Nothing in the records should differ when you write them out again.

*** Opening of PROVIDED DATA ***

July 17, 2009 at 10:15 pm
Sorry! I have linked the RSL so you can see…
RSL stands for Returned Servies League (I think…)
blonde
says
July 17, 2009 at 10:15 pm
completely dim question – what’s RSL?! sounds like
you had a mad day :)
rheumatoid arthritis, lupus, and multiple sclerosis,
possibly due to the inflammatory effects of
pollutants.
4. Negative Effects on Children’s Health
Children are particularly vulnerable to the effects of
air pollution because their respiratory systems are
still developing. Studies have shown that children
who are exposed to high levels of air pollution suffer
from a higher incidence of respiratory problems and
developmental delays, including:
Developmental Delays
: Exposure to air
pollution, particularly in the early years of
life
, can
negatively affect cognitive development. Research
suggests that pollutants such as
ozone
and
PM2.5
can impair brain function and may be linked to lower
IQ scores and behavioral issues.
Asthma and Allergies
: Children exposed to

*** Close of PROVIDED DATA ***

• **TASK ANSWER**:
July 17, 2009 at 10:15 pm
Sorry! I have linked the RSL so you can see…
RSL stands for Returned Servies League (I think…)
blonde
says
July 17, 2009 at 10:15 pm
completely dim question – what’s RSL?! sounds like
you had a mad day :)
rheumatoid arthritis, lupus, and multiple sclerosis,
possibly due to the inflammatory effects of
pollutants.
4. Negative Effects on Children’s Health
Children are particularly vulnerable to the effects of
air pollution because their respiratory systems are
still developing. Studies have shown that children
who are exposed to high levels of air pollution suffer
from a higher incidence of respiratory problems and
developmental delays, including:
Developmental Delays
: Exposure to air
pollution, particularly in the early years of
life
, can
negatively affect cognitive development. Research
suggests that pollutants such as
ozone
and
PM2.5
can impair brain function and may be linked to lower
IQ scores and behavioral issues.
Asthma and Allergies
: Children exposed to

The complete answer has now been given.